The Trailhead for the northerly Flume trail can either be found at the very southerly tip of Sheridan Lake (the Calumet Trailhead accessed from Highway 385 and via Sheridan South Campground), or east of the Lake (the Upper Spring Creek Trailhead accessed from Sheridan Lake Road). Sheridan Lake is located 6 miles east of Hill City in the Central Eastern Black Hills.
|Calumet Trailhead for the Flume Trail|
The Flume Trail is designated as a National Recreation Trail due to its historic importance, it follows the old course of a Flume that was used during the heyday of gold mining in the 1880's. The entire trail is 11 miles in length, but the northerly portion I am describing is a 5.1-mile loop that takes in the best sections of the historic trail and the pristine beauty of the Black Hills.
|5.1-mile loop along the Flume and Upper Spring Creek Trails|
The above map shows the loop going counter-Clockwise, but you could go either way; my personal preference is CCW as it has more gradual climbs (lines marked in red indicate higher trail elevations).
The 1st mile follows the shared Flume/Centennial Trail, it closely hugs the shoreline of Sheridan Lake staying above the waterline, dropping down to the shore briefly. The trail splits once you approach the Dam (easterly end of the Lake), the Centennial Trail heads northerly across the Dam, and the Flume Trail heads briefly southeast up the side of a hill before turning northeast - the Split can be a little hard to notice, so just look for the Trail #50 markers on trees.

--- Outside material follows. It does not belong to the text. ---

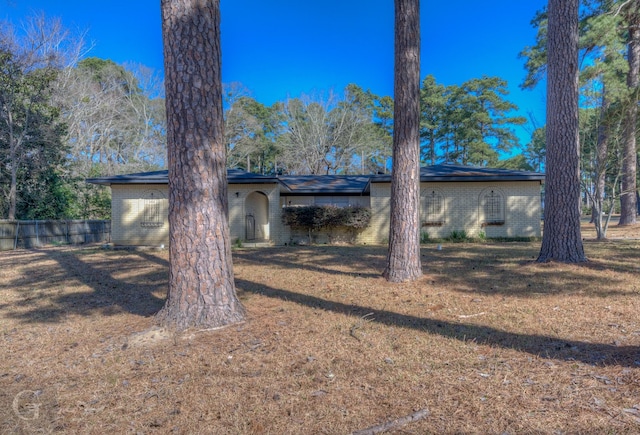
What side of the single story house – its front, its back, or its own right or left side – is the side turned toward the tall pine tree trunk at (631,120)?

|Sheridan Lake looking Westerly|
|Flume Trail as it curves around an inlet|
This portion of the hike follows the old course of the Flume high above the canyon, there are plenty of historical artifacts along the way to remind you of the rich mining history. The old Flume tunnel is a particular highlight of this portion of the trail, but you will also come across old stone retaining walls, and even old timbers from the Flume.
|Old Stone retaining walls|
|The westerly entrance to one of the Flume tunnels|
|The easterly entrance to the Flume tunnel|
The view across the canyon from this portion of the Flume Trail is spectacular, and in Spring the green colours are so fresh and vibrant.
|View from the high section of the Flume Trail|
Once reaching mile 2 the trail splits again, the Flume Trail continues in a southeasterly direction, and the Spring Creek connector Trail splits to the North (not well marked!). You drop pretty quickly through a pretty green gully to Upper Spring Creek, after crossing the Creek on a log bridge you reach the Trailhead (note: no bathrooms here!). From mileage 2.3 to 3.5 you follow the Upper Spring Creek Trail, this trail is BEAUTIFUL, and a contrast in scenery from the higher up Flume Trail. The trail for this section makes you feel like you are in a lush Pacific Northwest river valley, but also makes you appreciate just how much of a task it was to construct the "Flume" higher up in the canyon.
|One of many log bridges you have to cross|
|Stunning Creekside views|
After a mile or so you eventually reach the Dam and the end of Sheridan lake again, a short gentle climb takes you back to the Split of the Flume Trail and Centennial Trail (stay to the left when reaching the Dam wall). From this point onward you re-trace your steps back along the shared Flume/Centennial Trail to the Calumet Trailhead.